Jeśli okaże się, że możesz coś z tym zrobić, to zaplanuj odpowiednie działania i po prostu DZIAŁAJ!
Natomiast, jeśli przeanalizujesz sytuację i stwierdzisz, że nie masz możliwości, aby problem rozwiązać (jego rozwiązanie nie zależy w żadnym stopniu od Ciebie), to po prostu ODPUŚĆ i przestań zaprzątać sobie tym głowę….
Zajmij się tymi sprawami, na które masz realny wpływ i ŻYJ!
Jak się nie martwić?
Według Willisa H. Carriega jest pewien sposób, aby się niepotrzebnie nie zamartwiać. Jeśli w Twoim życiu pojawi się jakiś poważny problem, a Ty nie będziesz widziała żadnego jego rozwiązania tylko popadniesz w stan zamartwiania się, wykorzystaj stworzoną przez niego magiczną formułę.
Magiczna formuła:
Pomyśl teraz o swoim problemie i :
- Co najgorszego może Ci się przydarzyć?
- Przygotuj się na przyjęcie tego, jeśli będzie taka potrzeba.
- A potem na spokojnie, zaczynając od najgorszego, spróbuj ratować to co się da.
Jest to jedna z lepszych technik wyjścia ze stanu zamartwiania się.
Dlaczego ta formuła jest tak skuteczna?
W momencie pojawienia się jakiegoś problemu, nasz mózg przestaje “trzeźwo” myśleć. Cała nasza uwaga skupia się na zamartwianiu i pogarszaniu tylko sytuacji. Natomiast, kiedy przejdziemy przez wyżej wymienioną formułę, uspokajamy się i zaczynamy dostrzegać potencjalne rozwiązania problemu. Wraca nasza koncentracja, a to bardzo istotne w trakcie pojawienia się problemów. Bo przecież, aby móc je rozwiązać, nasza koncentracja powinna być na wysokim poziomie.
Często okazuje się, że nie wszystko jest stracone, a wprowadzenie do życia pomysłów, które mogą pojawić się podczas tej analizy, pozwala nam wyjść z kłopotów i wcale nie jest tak źle jak nam się początkowo wydawało.

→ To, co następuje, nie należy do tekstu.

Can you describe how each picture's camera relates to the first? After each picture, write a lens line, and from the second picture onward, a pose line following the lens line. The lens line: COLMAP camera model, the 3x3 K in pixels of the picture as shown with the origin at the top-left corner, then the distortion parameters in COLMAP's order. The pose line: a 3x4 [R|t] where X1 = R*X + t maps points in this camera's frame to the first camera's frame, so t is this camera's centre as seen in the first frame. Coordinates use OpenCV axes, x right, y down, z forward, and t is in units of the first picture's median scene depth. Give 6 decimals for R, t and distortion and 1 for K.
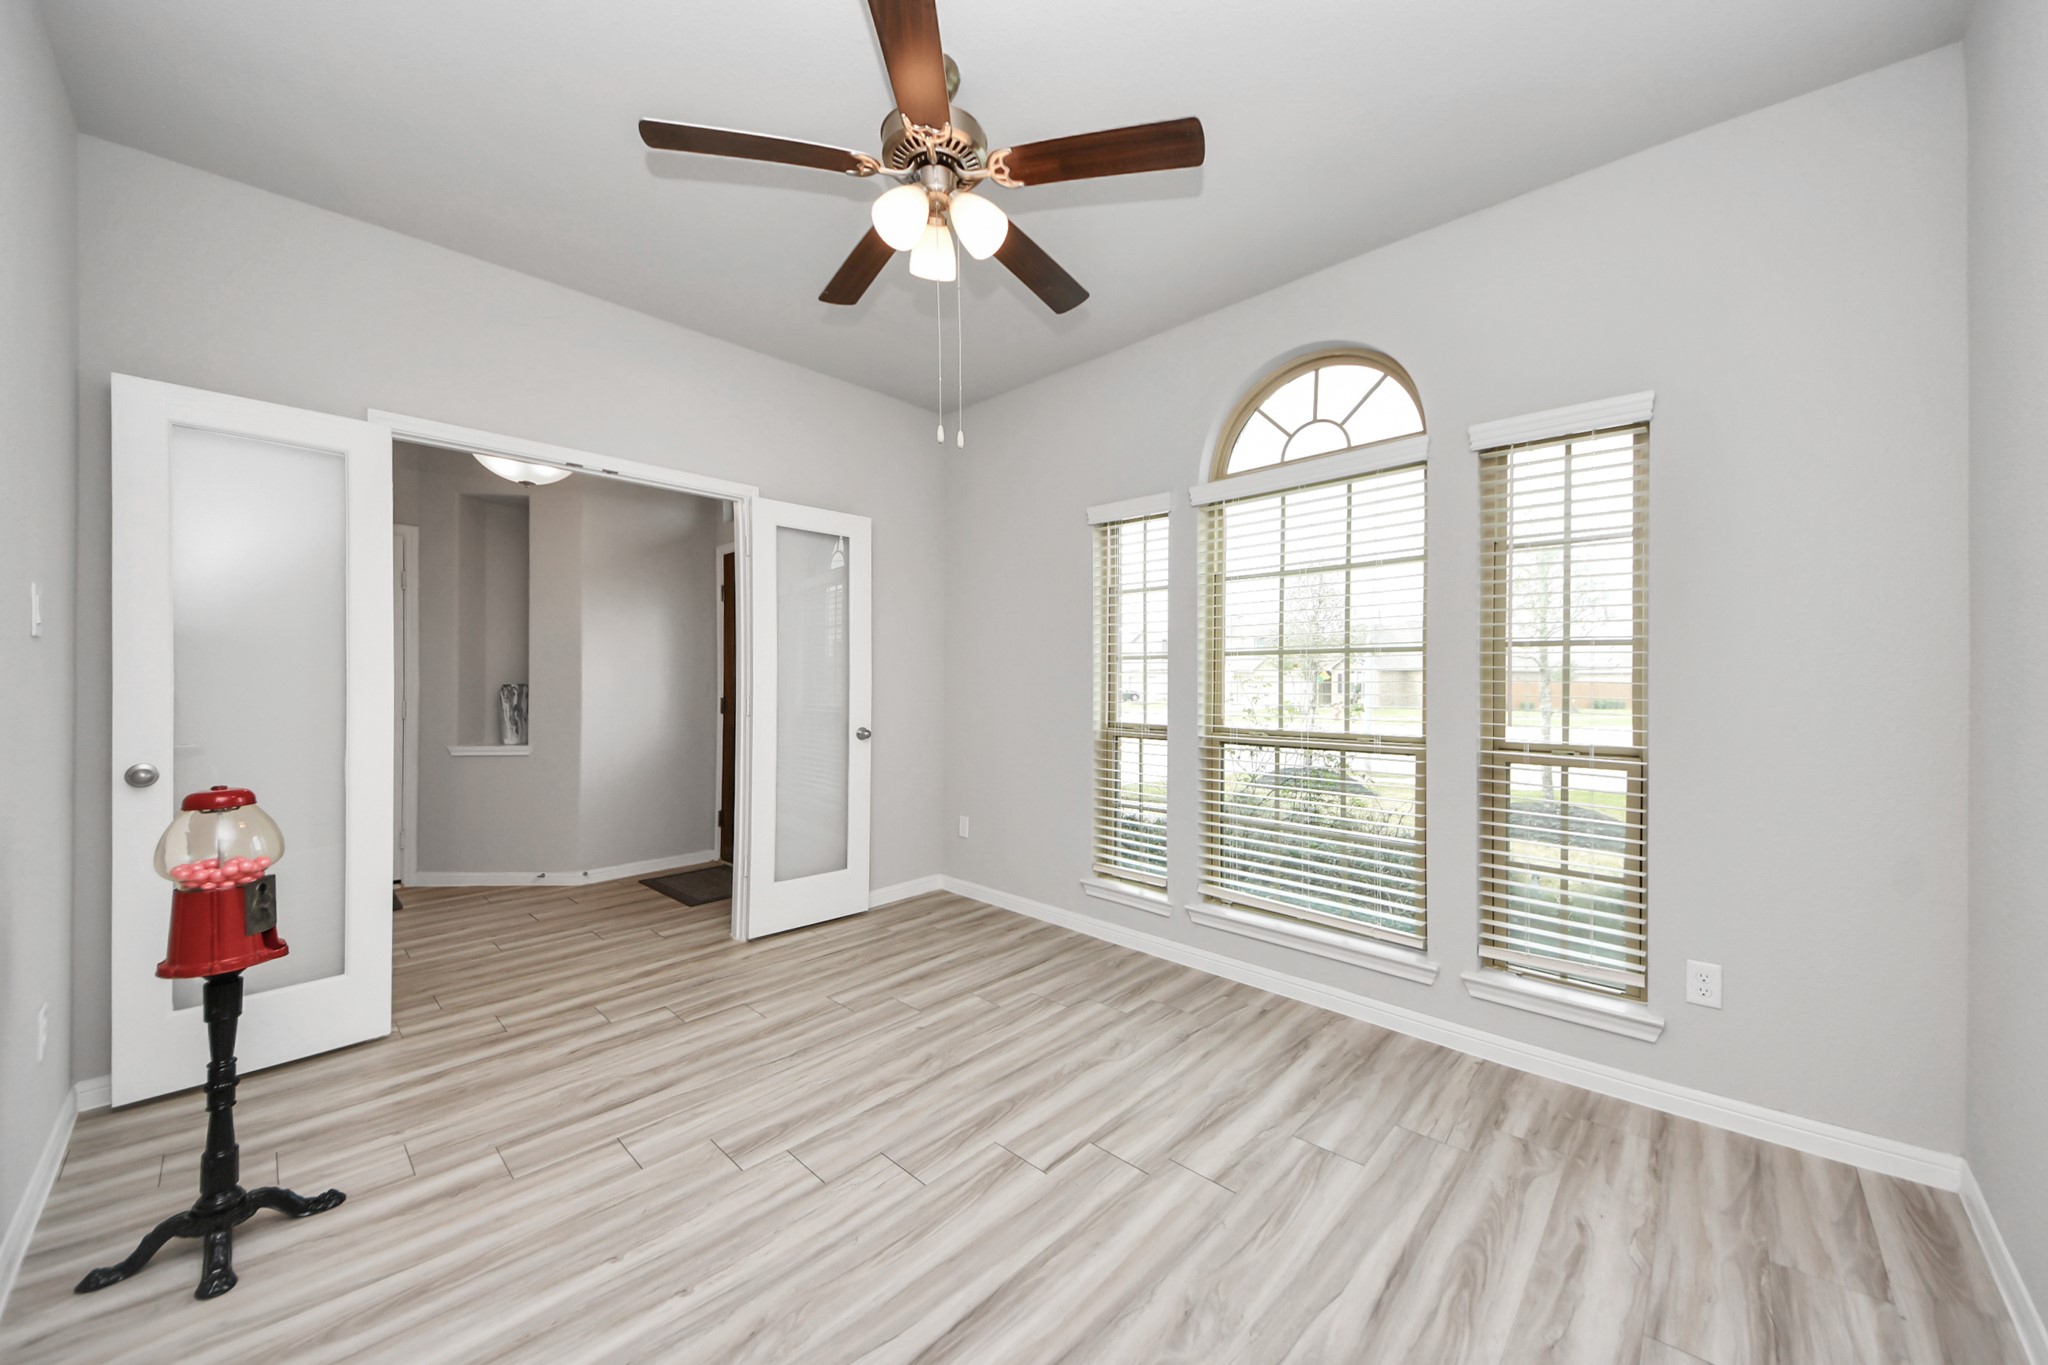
lens RADIAL K [[734.7, 0, 1033.1], [0, 734.7, 682.7], [0, 0, 1]] dist [0.050418, -0.022327]
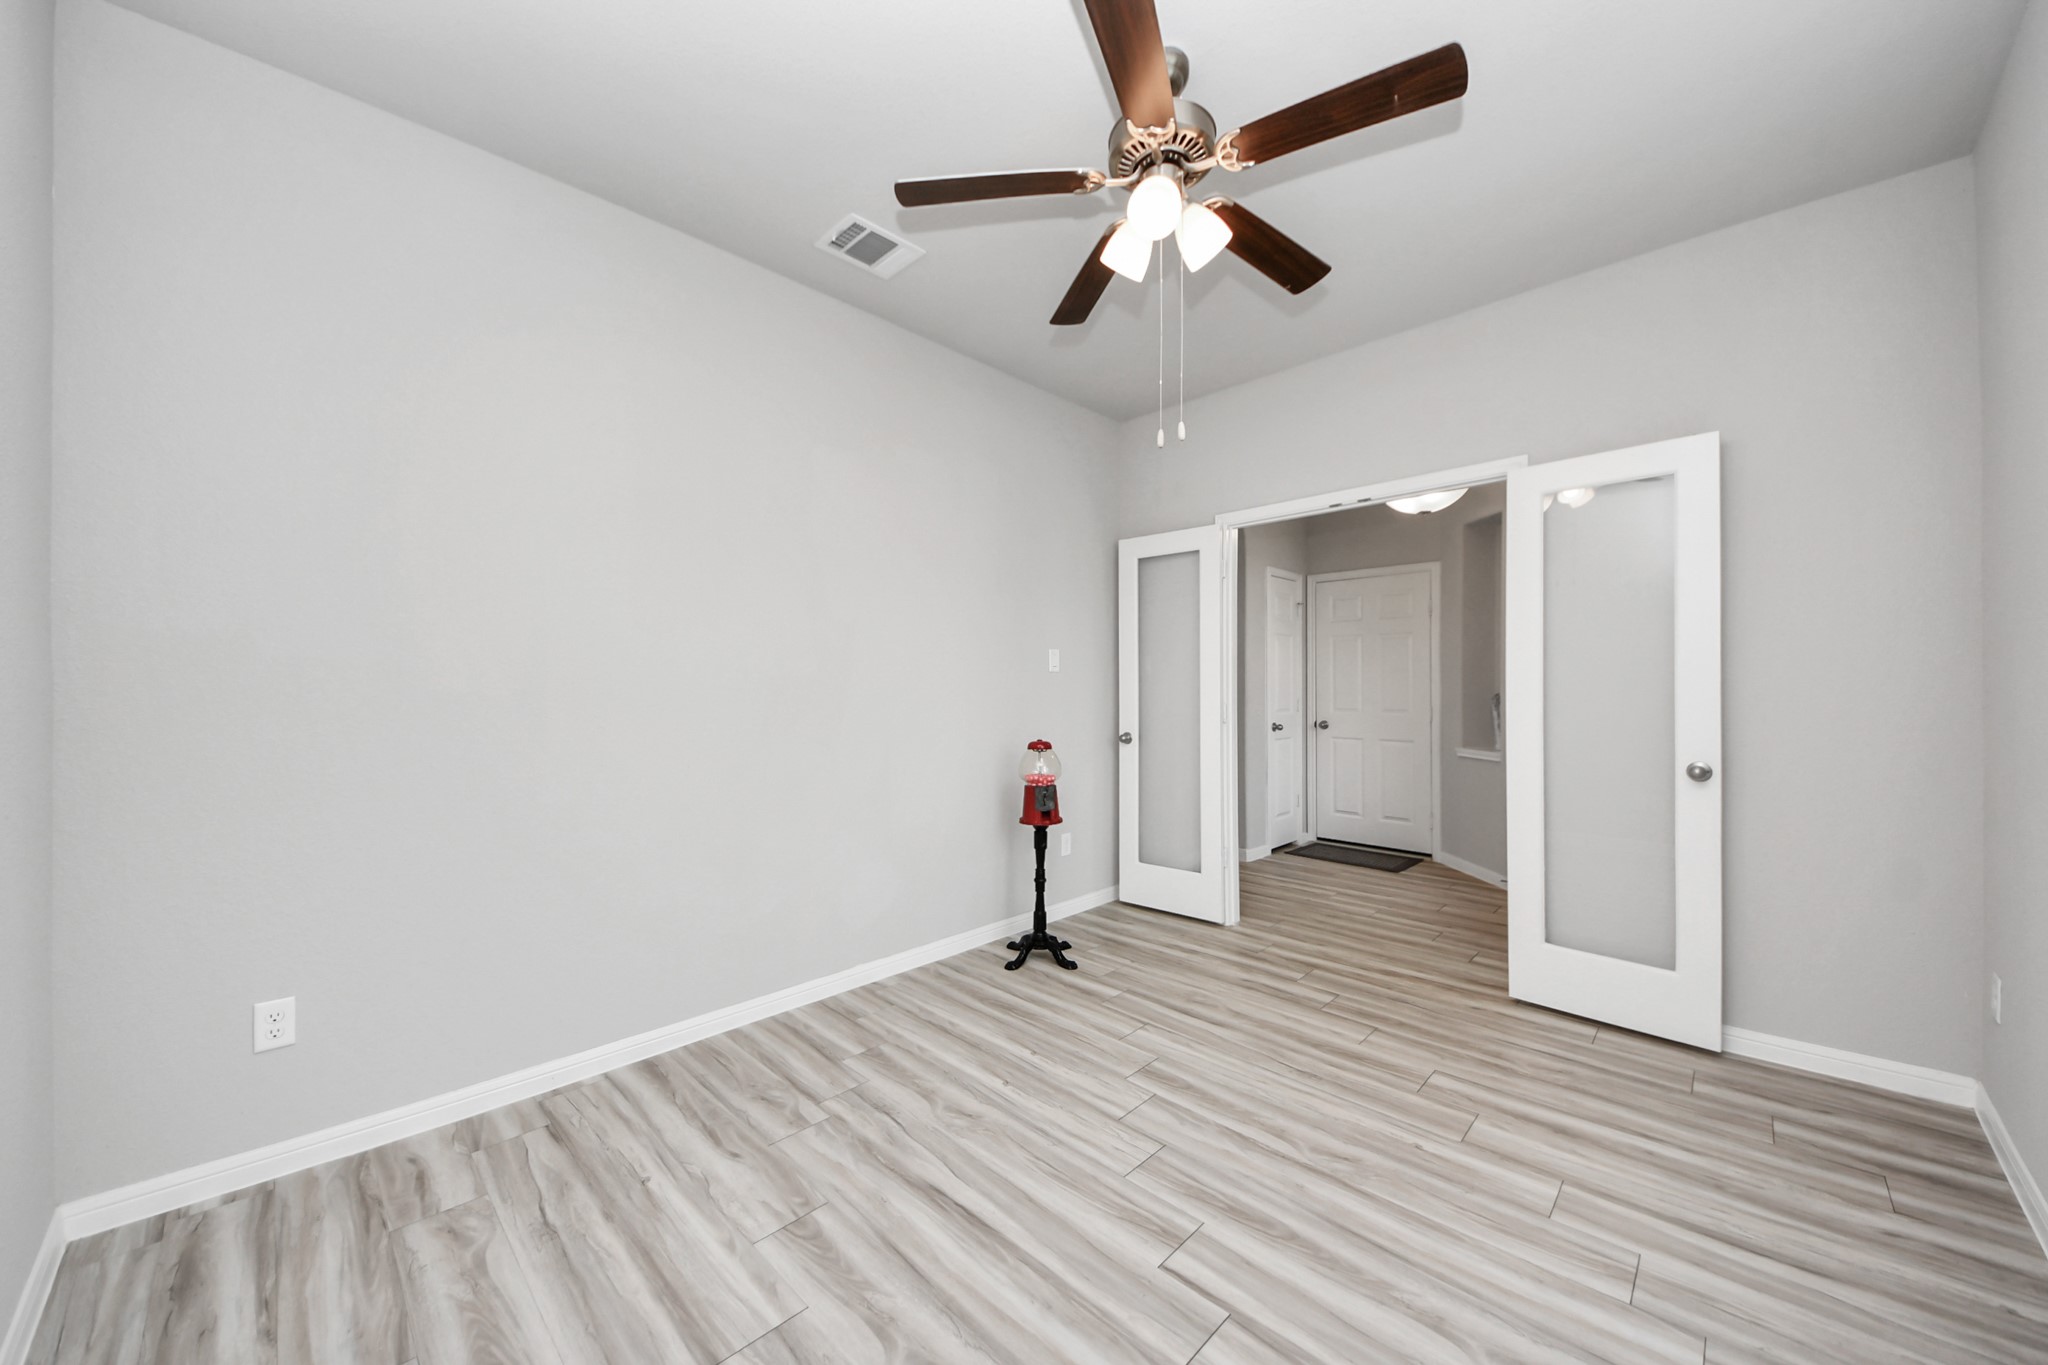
lens RADIAL K [[734.7, 0, 1033.1], [0, 734.7, 682.7], [0, 0, 1]] dist [0.050418, -0.022327]
pose [[0.010060, -0.009588, -0.999903, 0.648789], [-0.004087, 0.999945, -0.009630, -0.000393], [0.999941, 0.004183, 0.010020, 0.624754]]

Podsumowanie – jak przestać się martwić?
Głowa do góry – nie zawsze sytuacja jest tak tragiczna jak nam się z początku wydaje. Kiedy następnym razem wpadniesz w wir zamartwiania się, to pamiętaj, aby zrobić te 2 rzeczy:
- Odpowiedz sobie na następujące pytania:
- Jaki jest problem? Czym tak naprawdę się martwisz?
- Co możesz z tym zrobić? Jaki masz na to wpływ?
- Co zrobisz? Jakie podejmiesz w tym kierunku kroki?
- Kiedy to zrobisz?
Jeśli możesz coś z tym zrobić, to zrób! A jeśli nie, to odpuść i nie zaprzątaj sobie tym więcej głowy – to Ci w niczym nie pomoże, a tylko wpłynie negatywnie na Twoje zdrowie. Po co przysparzać sobie jeszcze więcej problemów?!
2. Zastosuj magiczną formułę:
- Co najgorszego może Ci się przydarzyć?
- Przygotuj się na przyjęcie tego, jeśli będzie taka potrzeba.
- A potem na spokojnie, zaczynając od najgorszego, spróbuj ratować to co się da.